Mick Mulvaney — the former House Republican member and White House chief of staff during the Trump administration, now on the board of advisers for the Chamber of Digital Commerce — said in a statement that Omarova’s confirmation would have a “chilling effect” on innovation.

Omarova has written extensively about fintech, warning that the speed and opacity it brings to the financial industry could circumvent public oversight and pose a risk to the stability of the whole system. If confirmed, she would lead the agency that charters and oversees national banks.

Her supporters say she would take over the OCC at a critical juncture, when the fintech industry is poised to bring unregulated risk into the banking industry.

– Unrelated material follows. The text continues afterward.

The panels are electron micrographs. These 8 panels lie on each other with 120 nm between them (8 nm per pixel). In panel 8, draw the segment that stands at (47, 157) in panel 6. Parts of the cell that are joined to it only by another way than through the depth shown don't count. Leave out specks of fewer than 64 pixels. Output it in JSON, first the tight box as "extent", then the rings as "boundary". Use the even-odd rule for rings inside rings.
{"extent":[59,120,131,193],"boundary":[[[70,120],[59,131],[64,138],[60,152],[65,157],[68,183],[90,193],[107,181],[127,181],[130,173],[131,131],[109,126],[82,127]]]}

They liken the dynamic to the banking sector’s growing involvement in derivatives markets ahead of the 2007-08 financial crisis, another focus of Omarova’s scholarship.

 

“She knew the risks that financial institutions can pose to housing and to our whole economic system. She warned in those early days about what in fact did happen in 2008,” said Brown.

The OCC, an agency within the Treasury Department, charters, sets standards and supervises national banks. Most relevant to the fintech industry, the comptroller determines what regulations fintech companies offering services similar to banks face.

“I think that she will be vigilant in figuring out what those rules they should live under (are),” Brown said in an interview.

Omarova’s arrival at the agency would come amid a larger crackdown on cryptocurrencies and fintech by the Biden administration. Securities and Exchange Commission Chairman Gary Gensler has said the exchanges where cryptocurrencies trade should be subject to stricter regulations. Treasury Secretary Janet L. Yellen has pushed for better enforcement of cryptocurrency tax obligations.